* WORK TASK: Put all the data below into a Markdown table with two columns, Number and Text, giving each line of text its own numbered row and skipping blank lines. Leave the pictures out of the table.

* TASK INPUT:

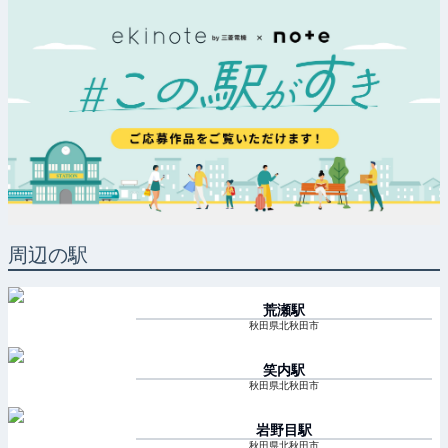
周辺の駅
荒瀬
駅
秋田県北秋田市
笑内
駅
秋田県北秋田市
岩野目
駅
秋田県北秋田市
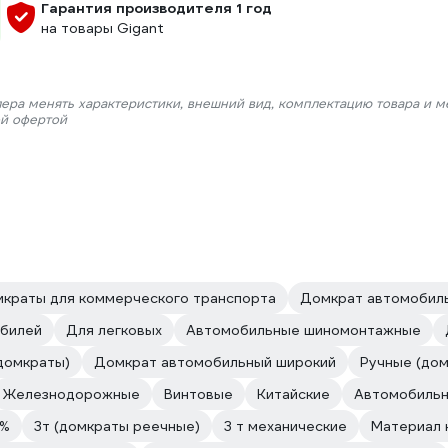
Гарантия производителя 1 год
на товары Gigant
лера менять характеристики, внешний вид, комплектацию товара и м
ой офертой
краты для коммерческого транспорта
Домкрат автомобиль
обилей
Для легковых
Автомобильные шиномонтажные
домкраты)
Домкрат автомобильный широкий
Ручные (дом
Железнодорожные
Винтовые
Китайские
Автомобильн
5%
3т (домкраты реечные)
3 т механические
Материал 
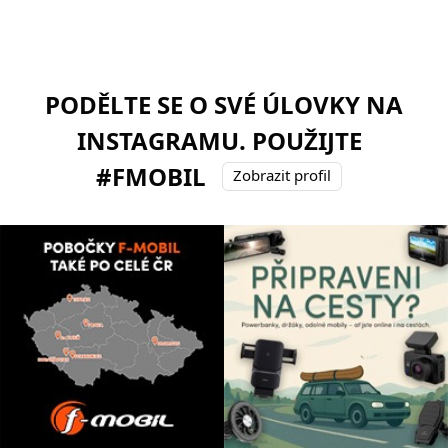
PODĚLTE SE O SVÉ ÚLOVKY NA
INSTAGRAMU. POUŽIJTE
#FMOBIL
Zobrazit profil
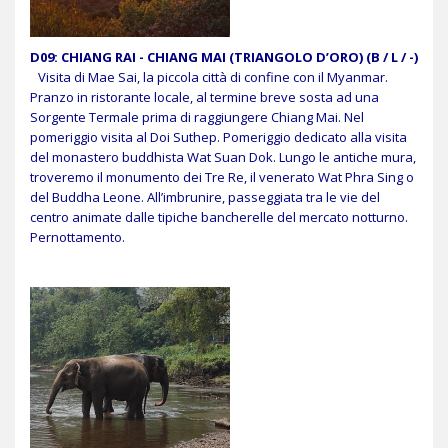
D09: CHIANG RAI - CHIANG MAI (TRIANGOLO D’ORO) (B / L / -)
Visita di Mae Sai, la piccola città di confine con il Myanmar.
Pranzo in ristorante locale, al termine breve sosta ad una
Sorgente Termale prima di raggiungere Chiang Mai. Nel
pomeriggio visita al Doi Suthep. Pomeriggio dedicato alla visita
del monastero buddhista Wat Suan Dok. Lungo le antiche mura,
troveremo il monumento dei Tre Re, il venerato Wat Phra Sing o
del Buddha Leone. All’imbrunire, passeggiata tra le vie del
centro animate dalle tipiche bancherelle del mercato notturno.
Pernottamento.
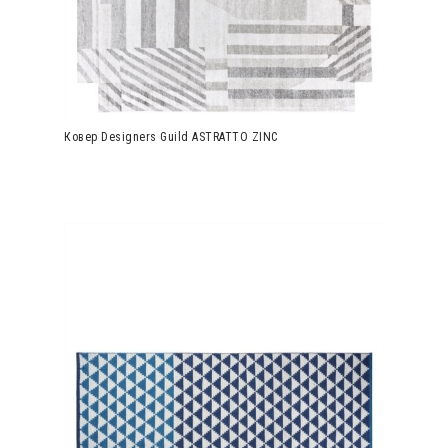
Ковер Designers Guild ASTRATTO ZINC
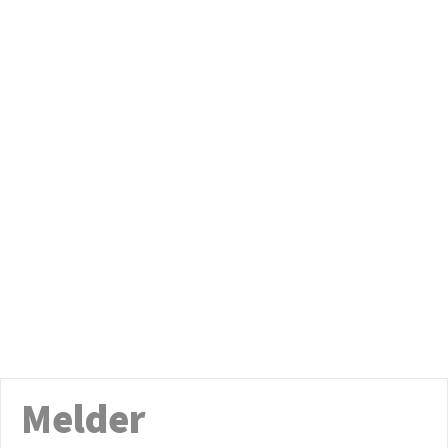
Melder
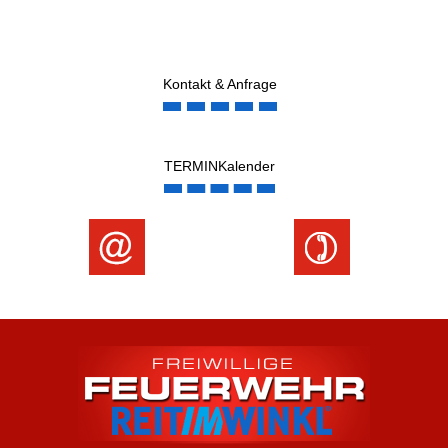
Kontakt & Anfrage
TERMINKalender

* ANSWER:
| Number | Text |
|---|---|
| 1 | 周辺の駅 |
| 2 | 荒瀬 |
| 3 | 駅 |
| 4 | 秋田県北秋田市 |
| 5 | 笑内 |
| 6 | 駅 |
| 7 | 秋田県北秋田市 |
| 8 | 岩野目 |
| 9 | 駅 |
| 10 | 秋田県北秋田市 |
| 11 | Гарантия производителя 1 год |
| 12 | на товары Gigant |
| 13 | лера менять характеристики, внешний вид, комплектацию товара и м |
| 14 | ой офертой |
| 15 | краты для коммерческого транспорта |
| 16 | Домкрат автомобиль |
| 17 | обилей |
| 18 | Для легковых |
| 19 | Автомобильные шиномонтажные |
| 20 | домкраты) |
| 21 | Домкрат автомобильный широкий |
| 22 | Ручные (дом |
| 23 | Железнодорожные |
| 24 | Винтовые |
| 25 | Китайские |
| 26 | Автомобильн |
| 27 | 5% |
| 28 | 3т (домкраты реечные) |
| 29 | 3 т механические |
| 30 | Материал  |
| 31 | PODĚLTE SE O SVÉ ÚLOVKY NA |
| 32 | INSTAGRAMU. POUŽIJTE |
| 33 | #FMOBIL |
| 34 | Zobrazit profil |
| 35 | D09: CHIANG RAI - CHIANG MAI (TRIANGOLO D’ORO) (B / L / -) |
| 36 | Visita di Mae Sai, la piccola città di confine con il Myanmar. |
| 37 | Pranzo in ristorante locale, al termine breve sosta ad una |
| 38 | Sorgente Termale prima di raggiungere Chiang Mai. Nel |
| 39 | pomeriggio visita al Doi Suthep. Pomeriggio dedicato alla visita |
| 40 | del monastero buddhista Wat Suan Dok. Lungo le antiche mura, |
| 41 | troveremo il monumento dei Tre Re, il venerato Wat Phra Sing o |
| 42 | del Buddha Leone. All’imbrunire, passeggiata tra le vie del |
| 43 | centro animate dalle tipiche bancherelle del mercato notturno. |
| 44 | Pernottamento. |
| 45 | Ковер Designers Guild ASTRATTO ZINC |
| 46 | Melder |
| 47 | Kontakt & Anfrage |
| 48 | TERMINKalender |